▸ JOB 1
According to the fixing-device excerpt, by what method is the metal reinforcing member 74 affixed to the heating member 22 in the illustrative embodiment?
▸ JOB 2
Carry on the fixing-device excerpt from its final sentence.

▸ SELECTED EXCERPT
========

FIG. 7 shows another specific reinforcing member 74 affixed to the upper end face 75 and the lower end face 76 of the heating member 22. The reinforcing member is implemented as a flat plate and formed of metal. In the illustrative embodiment, the reinforcing member 74 formed of metal is affixed to the heating member 22 also formed of metal by spot welding. Alternatively, the reinforcing member 74 maybe fastened to the heating member 22 by screws. Further, the reinforcing member 74 and heating member 22 may be mated with each other by a projection and recess scheme. The reinforcing member 74 is formed with holes 74 a for passing the terminal portions 54 and 55.

The reinforcing member 74 implemented as a flat plate increases the rigidity of the heating member 22 and thereby prevents it from bending radially inward. Bending of the heating member 22 would cause the belt 23 to shake or would vary the moving speed of the belt 23. In addition, the reinforcing member 74 closes the open end of the arc of the heating member 22 and thereby obstructs heat radiation from the arc. This contributes to energy saving.

FIG. 8 shows a third embodiment of the fixing device in accordance with the present invention that may be substituted for the first embodiment. As shown, the fixing device, generally 90, fixes the toner image 33 transferred to the sheet P and brought to a nip 280. The fixing device 90 includes a belt 230 loosely passed over a fixing roller or rotary body 210 and auxiliary rollers or auxiliary rotary members 211 and 212, which are freely rotatable. A motor (M) 290 causes the fixing roller 210 to rotate. The press roller or pressing member 24 is positioned below the belt 230 and pressed against the belt 230. The belt 230 and press roller 24 form the nip 280 therebetween. The auxiliary rollers 211 and 212 are positioned above the fixing roller 210 and arranged side by side in the radial direction of the roller 210.

The fixing roller 210 is so positioned as not to exert tension on the inner surface of the belt 230. The fixing roller 210 includes a core 210A rotatable integrally with a shaft 300. A surface layer 210B covers the surface of the core 210A. The toner image 33 on the sheet P is fixed by heat and pressure at the nip 280. The belt 230 is identical in basic configuration with the belt 23 and will not be described specifically in order to avoid redundancy.

========

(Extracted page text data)
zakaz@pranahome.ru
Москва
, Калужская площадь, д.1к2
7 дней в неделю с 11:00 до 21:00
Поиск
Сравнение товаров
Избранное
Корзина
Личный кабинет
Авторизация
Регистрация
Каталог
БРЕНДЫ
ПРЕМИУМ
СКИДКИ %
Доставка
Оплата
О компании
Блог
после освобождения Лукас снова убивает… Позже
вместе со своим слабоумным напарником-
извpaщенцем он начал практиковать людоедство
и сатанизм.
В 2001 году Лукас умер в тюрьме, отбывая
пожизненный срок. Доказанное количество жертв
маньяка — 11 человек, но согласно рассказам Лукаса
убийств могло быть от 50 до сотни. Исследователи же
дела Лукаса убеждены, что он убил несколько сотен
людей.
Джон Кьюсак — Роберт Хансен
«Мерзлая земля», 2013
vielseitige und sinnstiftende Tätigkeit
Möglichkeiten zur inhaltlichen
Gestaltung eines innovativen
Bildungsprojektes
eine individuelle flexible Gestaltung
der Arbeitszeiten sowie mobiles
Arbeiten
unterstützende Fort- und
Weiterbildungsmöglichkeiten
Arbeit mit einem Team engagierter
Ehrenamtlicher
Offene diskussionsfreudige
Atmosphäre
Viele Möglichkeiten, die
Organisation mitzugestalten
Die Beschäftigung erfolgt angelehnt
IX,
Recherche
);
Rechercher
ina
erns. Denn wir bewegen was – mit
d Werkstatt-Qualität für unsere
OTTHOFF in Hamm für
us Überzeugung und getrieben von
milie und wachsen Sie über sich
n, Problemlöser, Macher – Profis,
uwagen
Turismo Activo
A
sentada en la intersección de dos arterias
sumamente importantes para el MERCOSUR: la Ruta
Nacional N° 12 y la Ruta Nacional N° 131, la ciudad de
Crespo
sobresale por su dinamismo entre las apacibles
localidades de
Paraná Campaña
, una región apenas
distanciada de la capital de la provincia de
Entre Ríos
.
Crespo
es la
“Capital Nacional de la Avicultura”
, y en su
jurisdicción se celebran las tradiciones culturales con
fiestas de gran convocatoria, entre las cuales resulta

========

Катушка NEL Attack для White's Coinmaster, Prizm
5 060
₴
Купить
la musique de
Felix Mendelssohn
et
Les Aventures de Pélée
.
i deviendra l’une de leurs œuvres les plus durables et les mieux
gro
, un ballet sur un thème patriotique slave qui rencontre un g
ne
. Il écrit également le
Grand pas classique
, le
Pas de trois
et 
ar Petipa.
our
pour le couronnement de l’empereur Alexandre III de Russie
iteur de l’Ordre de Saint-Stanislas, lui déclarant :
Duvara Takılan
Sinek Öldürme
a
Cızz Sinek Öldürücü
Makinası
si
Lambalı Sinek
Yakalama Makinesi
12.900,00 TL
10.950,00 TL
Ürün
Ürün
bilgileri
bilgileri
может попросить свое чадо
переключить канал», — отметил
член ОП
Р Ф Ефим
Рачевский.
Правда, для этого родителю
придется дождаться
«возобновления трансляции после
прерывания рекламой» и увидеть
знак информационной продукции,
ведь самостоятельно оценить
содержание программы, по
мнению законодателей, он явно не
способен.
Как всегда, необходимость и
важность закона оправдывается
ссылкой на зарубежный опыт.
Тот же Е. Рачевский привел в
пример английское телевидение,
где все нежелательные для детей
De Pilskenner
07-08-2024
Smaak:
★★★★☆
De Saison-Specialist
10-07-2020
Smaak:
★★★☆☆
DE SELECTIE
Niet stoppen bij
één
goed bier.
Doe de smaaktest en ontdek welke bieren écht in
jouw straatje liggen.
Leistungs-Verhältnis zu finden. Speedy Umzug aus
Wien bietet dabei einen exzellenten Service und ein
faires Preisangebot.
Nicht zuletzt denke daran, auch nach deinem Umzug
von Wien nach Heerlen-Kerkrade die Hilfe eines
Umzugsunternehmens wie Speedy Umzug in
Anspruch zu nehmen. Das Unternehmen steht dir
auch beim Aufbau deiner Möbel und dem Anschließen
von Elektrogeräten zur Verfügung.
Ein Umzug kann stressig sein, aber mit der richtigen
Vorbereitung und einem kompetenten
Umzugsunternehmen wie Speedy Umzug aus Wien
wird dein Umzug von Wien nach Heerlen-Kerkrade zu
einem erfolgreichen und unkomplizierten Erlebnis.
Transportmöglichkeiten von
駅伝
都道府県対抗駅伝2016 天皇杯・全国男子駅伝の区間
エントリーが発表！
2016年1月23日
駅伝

========

▸ EXERCISE OUTPUT 1
By spot welding.

▸ EXERCISE OUTPUT 2
A heating member 220 is affixed to a frame, not shown, at the outside of the belt 230 and held in contact with the belt 230 in a plane. A resistance heating body 260 is positioned on the surface 220 a of the heating member 220 opposite to the surface 220 b contacting the belt 230. An electric insulation layer 270 intervenes between the heating body 260 and the surface 220 a. Let the surfaces 220 a and 220 b be referred to as an upper surface and a lower surface, respectively, hereinafter. A power source 340 feeds power to the heating body 260 and thereby causes it to generate heat for heating the heating member 220.

The heating member 220 heats the belt 230 in contact with the surface 230 a of the belt 230. The heating member 220 includes a thin, flat base formed of aluminum, carbon steel, stainless steel or similar metal. The heating member 220 contacts and slides on the belt 230 in a condition that frees the belt 230 from noticeable wear. In the illustrative embodiment, the heating member 210 extends over the distance between the auxiliary rollers 211 and 212. A low-friction member 250 is positioned between the lower surface 220 b of the heating member 220 and the surface 230 a of the belt 230 for reducing the wear of the heating member 220 and that of the belt 230. While the low-friction layer 250 may be provided on either one of the surfaces 220 b and 230 a, it should preferably be provided on the surface 220 b for reducing an area.

In practice, two heating bodies 270 are also formed on the insulation layer 260 in the labyrinth pattern shown in FIG. 4 and controlled independently of each other.

When the power source 340 applies power to the heating body 260 and the motor 290 is driven, the belt 230 moves in the direction C while being heated by the heating body 260 at a position upstream of the nip 280. The belt 230 therefore fixes the toner image 33 on the sheet P with heat.

As stated above, the heating member 220 with the heating body 270 is planar and contacts the belt 230 in a plane. The heating member 220 therefore needs a minimum of space and contacts the belt 230 over a broad area, compared to a roller or an arcuate heating member. This promotes efficient heating of the belt 230. The belt 230 is passed over the fixing roller 210 and auxiliary rollers 211 and 212 positioned above the roller 210 and therefore extends in the up-and-down direction. The fixing device 90 is therefore reduced in size in the direction of sheet conveyance D. In addition, because the belt 230 is loosely passed over the rollers 210, 211 and 212, the wear of the belt 230 and that of the heating member 220 are reduced.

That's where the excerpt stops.